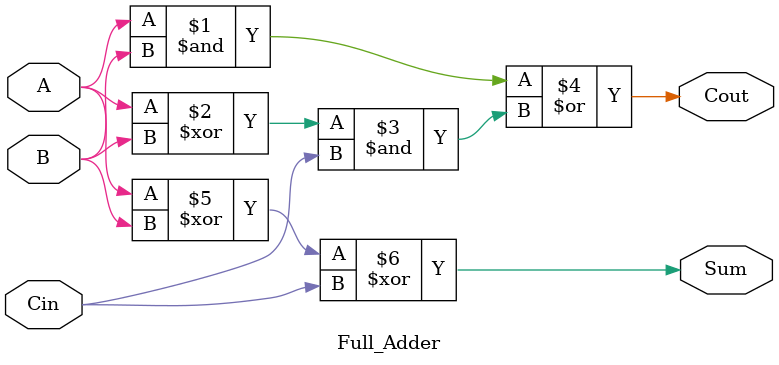
<source format=v>
`timescale 1ns/1ps

module Full_Adder(
    input A,
    input B,
    input Cin,
    output Cout,
    output Sum
);

    // Full Adder using dataflow architectural level of abstaction
    assign Cout = (A & B) | ((A ^ B) & Cin);
    assign Sum = A ^ B ^ Cin;

endmodule
</source>
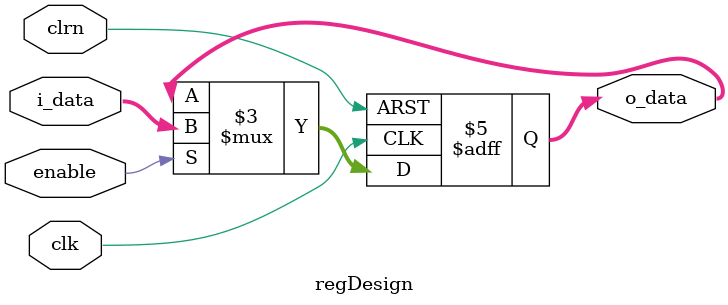
<source format=v>
`timescale 1ns / 1ps

module regDesign #(parameter  WIDTH= 32)(
    input clk,enable,clrn,
    input [WIDTH-1:0]i_data,
    output reg[WIDTH-1:0]o_data
);
    always @(posedge clk or posedge clrn) begin
        if (clrn) begin
            o_data<=0;
        end else if (enable) begin
            o_data=i_data;
        end
    end
endmodule

</source>
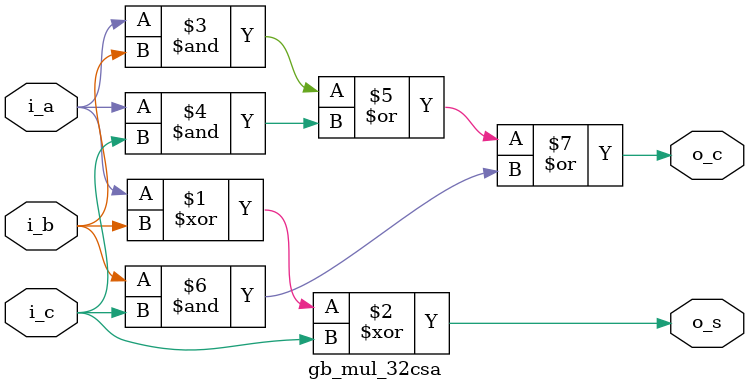
<source format=v>
module gb_mul_32csa (
    input wire i_a,
    input wire i_b,
    input wire i_c,

    output wire o_s,
    output wire o_c
);

    assign o_s = i_a ^ i_b ^ i_c;
    assign o_c = (i_a & i_b) | (i_a & i_c) | (i_b & i_c);

endmodule
</source>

### [What to work on]
Pull every line containing the word "begin" out of the entries above.

### [The answer]
    always @(posedge clk or posedge clrn) begin
        if (clrn) begin
        end else if (enable) begin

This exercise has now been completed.